* _TEXTO DE LECTURA_
╔══

En los últimos días he recibido varias consultas en cuanto a la naturaleza del nacionalismo económico, que en mi anterior entrega identifiqué como una tendencia creciente de los principales países y regiones en el concierto internacional.
Ante todo, debo aclarar que no se trata de una ideología que podamos encasillar prolijamente entre, por ejemplo, el neoliberalismo hiperglobalizante, la planificación centralizada o el neomercantilismo. Tampoco estamos hablando de un eclecticismo que permite seleccionar solo lo mejor de cada alternativa sin considerar la consistencia lógica interna del conjunto.
O sea que no hay que preguntarse qué es el nacionalismo económico sino qué pretende. La respuesta corta es transformar la economía del país en la fuente de progreso para sus gentes. O sea, que la meta principal del gobierno sea lograr el empleo (o autoempleo) de la población bajo condiciones decorosas. Pero las formas de lograrlo son distintas para los diferentes países, y varían según sus dotaciones de factores de producción y de activos explotables, los tiempos, las culturas y tradiciones, sus formas de gobierno y su grado de inserción internacional, entre otros factores.
Narrativas ideológicas…
La economía como disciplina académica es densa y la comunicación de sus ideas a nivel popular frecuentemente requiere alguna simplificación que suele caer en estereotipo. Así vamos reduciendo la riqueza un mundo complejo a dos o tres frases hechas cuyo significado es fácil de comprender, pero que resulta caricaturesco.

╚══

* _LISTA DE TAREAS_
1. En el texto sobre el nacionalismo económico, ¿cuál se dice que debe ser la meta principal del gobierno?
2. Prosigue el texto sobre el nacionalismo económico a partir de su última oración.
El listado no interviene para nada en esto.

* _MATERIAL PROPORCIONADO_
╔══

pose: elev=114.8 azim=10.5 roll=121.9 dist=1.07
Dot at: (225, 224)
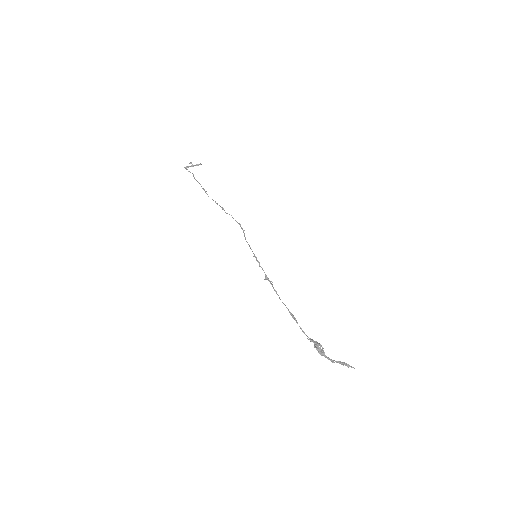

╚══

* _RESPUESTAS_
1. Lograr el empleo (o autoempleo) de la población bajo condiciones decorosas.

2.
El liberalismo y sus derivaciones refieren a un mundo en el cual el gobierno es prescindente del tema económico, más allá de defender el derecho de propiedad y garantizar el orden público. Eso no existe en ningún lado. Bajo el socialismo y sus derivaciones, en cambio, el Estado posee y controla totalmente los medios de producción, garantizando el bienestar y la felicidad de las personas. Jamás funcionó.
La gran mayoría de países se maneja en un espacio distante de estos polos, donde la influencia económica de los gobiernos varía según las costumbres y –en el mejor de los casos– los electorados. El financiamiento electoral (un tema actualmente bajo estudio en el Parlamento) introduce la influencia empresarial en los actos de gobierno con obvio impacto sobre los intereses de las partes. Hay gobiernos que privilegian sistemáticamente al empresariado por sobre los consumidores, y viceversa.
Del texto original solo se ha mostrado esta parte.